Goal is to help all, whether from Brookings or elsewhere in world
BROOKINGS – The Brookings Multicultural Center wants everyone to come visit them – whether you were born elsewhere or lived here all your life.
The idea is to remove barriers for those who come from other countries to live in Brookings and educate those who live here about their new neighbors, said Heidi Briseno and Jungsook Kim. Both are members of the center’s board, and Kim is the director of the center.
For more information, call Kim at 695-7530. They have a Facebook page and are on Instagram, too.
To show what is offered, the center is having a come-and-go open house from 5-7 p.m. Friday at 506 Third Ave.
A potluck will be served, so folks can bring a side dish and some international people will bring cultural dishes, Kim said.
Speakers will be Brookings Deputy Mayor Patty Bacon and City Manager Paul Briseno, Heidi’s husband.
Board members plan to attend, as do some of the people who come when the center is open Tuesday evenings and Friday mornings, Heidi Briseno said.
A slideshow will give a welcome in the languages of different countries. Some attendees will wear traditional dress, Kim said.
A woman from India will demonstrate dancing, and there will be music from other countries, as well, Kim said.
Briseno said they are excited for everyone to come ask questions and see what the new center offers to all.
Kim moved to Brookings more than 20 years ago for her husband’s studies.
“It was 1995 winter – it was horrible,” she said. Their car wouldn’t start in the frigid weather, so they couldn’t go to school, Kim said. They eventually got it to work, but it would have been much easier if they had known where to go for help, she said.
Many international students and their families face the same problem, Kim and Briseno said.
More than 30 countries are represented in Brookings’ population, “especially in SDSU,” Kim said. Most come from warmer climates and may not know which clothes to wear for the harsh winters or where to find them.

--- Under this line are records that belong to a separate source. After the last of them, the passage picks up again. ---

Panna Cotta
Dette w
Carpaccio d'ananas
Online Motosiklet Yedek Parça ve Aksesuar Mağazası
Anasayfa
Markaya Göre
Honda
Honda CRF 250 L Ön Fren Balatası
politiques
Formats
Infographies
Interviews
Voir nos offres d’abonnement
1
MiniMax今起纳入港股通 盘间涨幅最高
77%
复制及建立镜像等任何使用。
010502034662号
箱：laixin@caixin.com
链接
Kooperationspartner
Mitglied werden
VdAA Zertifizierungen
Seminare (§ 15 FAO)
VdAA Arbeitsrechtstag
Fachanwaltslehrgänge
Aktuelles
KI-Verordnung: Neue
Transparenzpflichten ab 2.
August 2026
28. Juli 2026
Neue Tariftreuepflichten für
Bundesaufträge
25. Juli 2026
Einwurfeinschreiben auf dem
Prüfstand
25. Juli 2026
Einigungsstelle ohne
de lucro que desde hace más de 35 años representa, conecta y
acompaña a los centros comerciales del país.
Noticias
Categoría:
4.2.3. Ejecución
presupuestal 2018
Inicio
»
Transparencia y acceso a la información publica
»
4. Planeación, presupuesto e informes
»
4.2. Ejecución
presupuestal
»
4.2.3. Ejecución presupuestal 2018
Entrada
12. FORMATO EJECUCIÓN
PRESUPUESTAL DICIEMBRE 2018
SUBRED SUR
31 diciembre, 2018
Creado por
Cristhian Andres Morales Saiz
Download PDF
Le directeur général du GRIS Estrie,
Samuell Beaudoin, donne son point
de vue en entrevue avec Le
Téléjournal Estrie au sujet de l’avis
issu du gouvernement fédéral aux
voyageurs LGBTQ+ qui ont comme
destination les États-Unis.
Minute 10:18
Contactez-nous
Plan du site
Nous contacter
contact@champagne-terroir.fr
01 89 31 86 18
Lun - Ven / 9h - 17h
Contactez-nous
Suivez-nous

Where to buy food they are familiar with or how to cook with the available selections could be a problem, too. Understanding health services and how to seek them out when illness strikes is important, as well.
Kim met Winnie Baker, who made the international community her calling. Baker’s husband was with the Spanish department at South Dakota State University, and Baker herself taught English as a Second Language for years before her death in 2016.
When the Bakers traveled to Mexico, Winnie Baker “was so lonely,” Kim said. That experience taught Baker what it was like for international families at SDSU, so Baker invited them to her home.
Baker became “like family,” working with the international women whose husbands were going to school, Kim said.
The idea for the Brookings Multicultural Center grew out of the experiences of Kim, Baker and others.
Becoming a reality
It started with the Women’s Friendship Group, which met once a week, Briseno said.
“We all got together and helped Kim make the dream come true,” Briseno said.
American friends have many places to go and talk about what they’re going through, but international students don’t, Kim said. She wanted the students to have that place they could relax and find fun things to do or talk about their experiences and get help.
The Brookings Multicultural Center opened the end of April and is open from 7-9 p.m. Tuesdays and 10 a.m. to noon Friday.
They’ve had a good turnout, Briseno said, and those that have been coming have taken the center to heart.
“(They say), ‘I’m waiting for Friday morning. I’m waiting for Tuesday. I’m so happy,’” Kim reported, adding “I want it to be home.”
They have potlucks and had planned campouts this summer, sometimes interrupted by the rainy weather. They host speakers once a month, usually on the first Tuesday. The center helps people with conversational English and guides them to ESL classes.
A couple of months ago, the center hosted an open house for volunteers to see what they would like the center to feature. Briseno said one thing that came up was opening communication with police officers on things like what is the procedure if you get pulled over.
Kim’s goal is to get the international community more involved, especially in government. When she was new to town, she had no idea who the city mayor was.
“They just study and graduate and leave,” Kim said. “I want to get them more involved in the Brookings city.”
Present and future
Right now, Kim and Marilyn Hildreth run the non-profit center, which is located in the building where the Veritas Church meets. There’s no affiliation between the center and the church; “they allow us to use the facility,” Briseno said.
They have a day care but need more help with the childcare and more volunteers in general, she said. They’d be willing to come talk to other organizations about what the Brookings Multicultural Center is. She’s planning outings and tours of other entities in the community.
A future goal is to get a bigger facility, Briseno added.
She wants the Multicultural Center to grow and become a resource for everyone in the community, even longtime residents who may want to learn more about another country or culture.
“We’d love to have more local Brookings people stop by,” Briseno said.
“We have goals,” she added. “Right now, to get the word out what goes on here and to get people involved, and it seems to be working pretty well.”